Jenson Button appeared on the 1.16-mile Goodwood hill climb, driving the McLaren MP4-12C - pretty impressive! Photo from www.carsuk.net


At the Lotus stand I managed to get a Lotus baseball cap - got to keep the sun off my head! When Roger (Jones) caught up with us, on the Mercedes stand, he suggested we strolled over to see the Alpha exhibition as we would be knocked out by the Alpha 4C - to be launched next year.



Well - judge for yourselves but I thought it stunning! Looks like the skin is tactile - maybe shark-like - it's carbon fibre. You can see the penmanship of the Alpha Romeo 8C in this I think. Gorgeous - and next year - yours for 40k


It was at this point cars were forgotten as some really loud noise from above told us the Red Arrows had turned up in their BAE Systems Hawk T1s ...


They could fly alright, (I suppose you expect that, but ... well, words fail) ...



However .. words didn't fail Michael as we tried to walk past some American motorbikes ... he kept mumbling Dukes of Hazard or something ...

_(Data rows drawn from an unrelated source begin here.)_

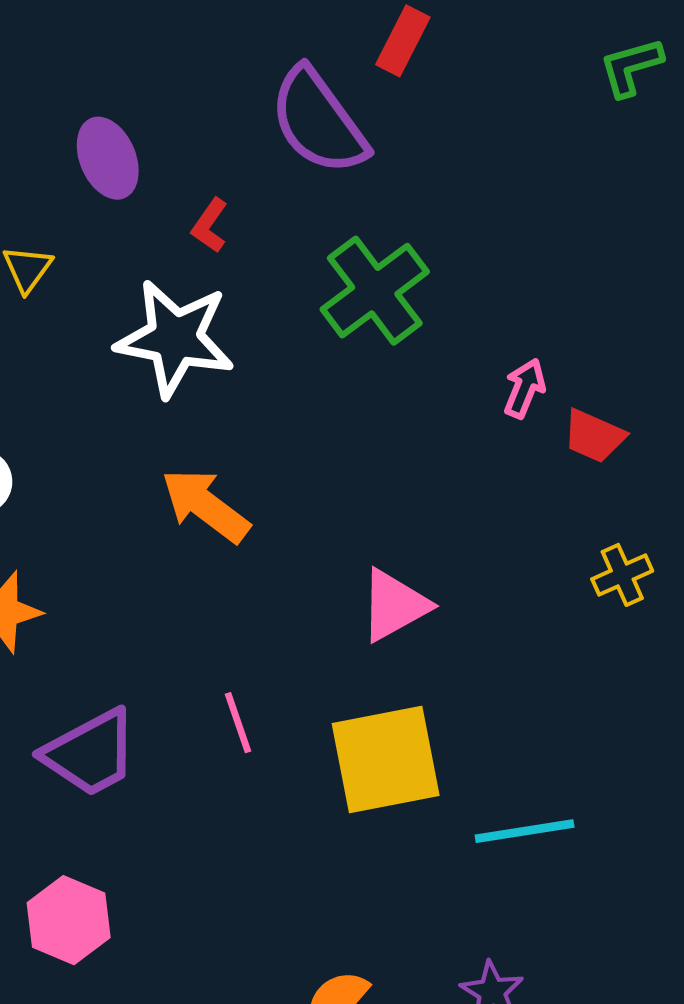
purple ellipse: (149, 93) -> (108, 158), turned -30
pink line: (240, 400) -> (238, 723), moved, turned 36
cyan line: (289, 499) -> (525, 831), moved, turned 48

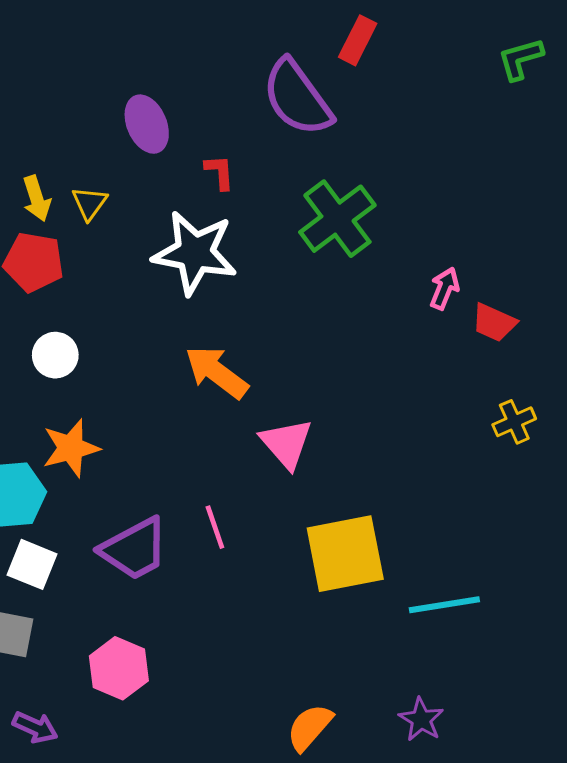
red L-shape: (210, 225) -> (220, 172), turned 141
pink triangle: (394, 605) -> (286, 443), moved, turned -42
pink line: (238, 723) -> (215, 527), moved

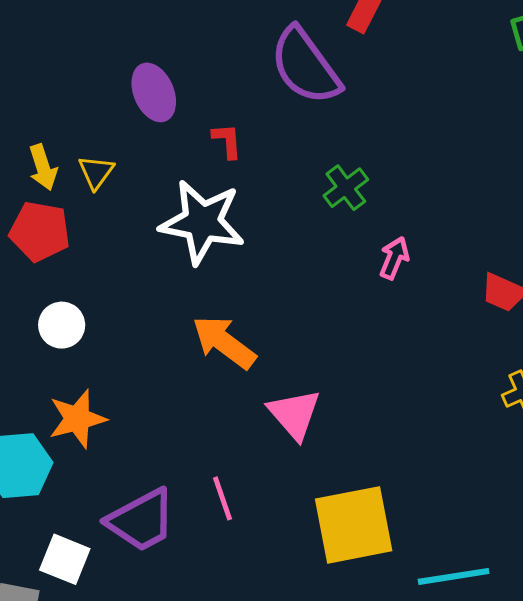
green cross: (337, 219) -> (346, 188), size x0.6
pink arrow: (444, 288) -> (394, 258), moved
white square: (32, 564) -> (65, 559), moved

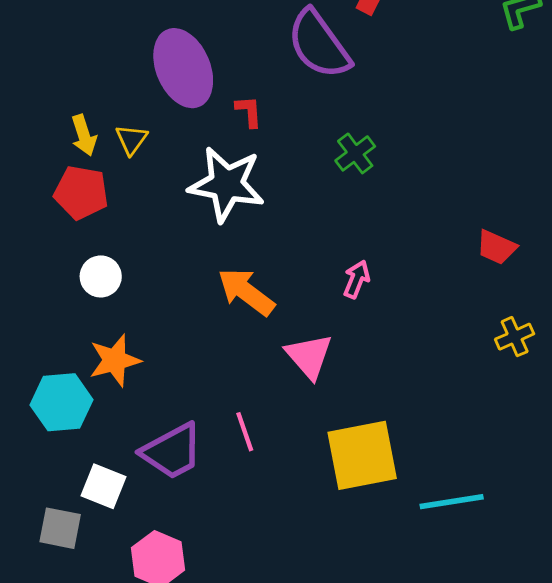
purple ellipse: (154, 92) -> (183, 68), size x1.5
pink arrow: (394, 258) -> (357, 279), moved

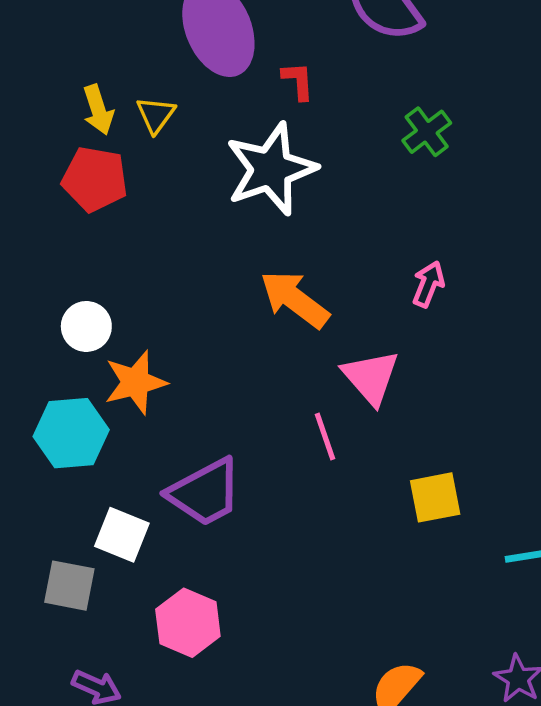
white star: (227, 184) -> (271, 169), turned -30
white circle: (101, 276) -> (86, 326), moved
pink line: (245, 432) -> (325, 437), moved
yellow square: (362, 455) -> (435, 497), size x0.6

We saw Stirling Moss - recovered from breaking both ankles, four bones in a foot, chipping four vertebrae not to mention the skin damage in an accident at his home when he fell down a lift shaft! He was driving a Ferguson Climax P99 - the only 4WD F1 and the last to win with a front engine (to date!).


John Surtees came up the hill in a Mercedes W165 - v. nice. It had only one outing - the Tripoli Grand Prix 1939, where it was driven to victory ' class - by Hermann Lang. It was a V8 1.5 litre (the Italians introduced this, the 'Voiturette' - half the size of the V12 3 litre monsters - to try to ensure they won the next GP season! Oh dear! They didn't reckon on the Silver Arrows and Mercedes Benz!).


On the hill climb this car gained a lot of attention - and it is only a Nissan Juke (whatever that is?) ... must be the way it was driven ... on two wheels almost literally the whole hill climb. Remarkable.


All in all a great day ... thoroughly enjoyed it. Michael & I drove back after dropping John off at Heathrow, to get into Central London. PS Day before John picked me up in this ...

*Footnote on the Lotus 88. The 88 used an ingenious system of having a twin chassis, one inside the other. The inner chassis would hold the cockpit and would be independently sprung from the outer one, which was designed to take the pressures of the ground effects. The outer chassis did not have discernible wings, and was in effect one huge ground effect system, beginning just behind the nose of the car and extending all the way inside the rear wheels, thereby producing massive amounts of downforce. The car was powered by the Ford Cosworth DFV engine. Lotus drivers Nigel Mansell and Elio de Angelis reported the car was pleasing to drive and responsive. To make the aerodynamic loads as manageable as possible, the car was constructed extensively in carbon fibre, making it along with the McLaren MP4/1 the first car to use the material in large quantity. Other teams were outraged at this exploitation of the regulations and protests were lodged with the FIA, on the grounds that the twin chassis tub breached the rules in terms of moveable aerodynamic devices. The FIA upheld the protests and consequently banned the car from competing.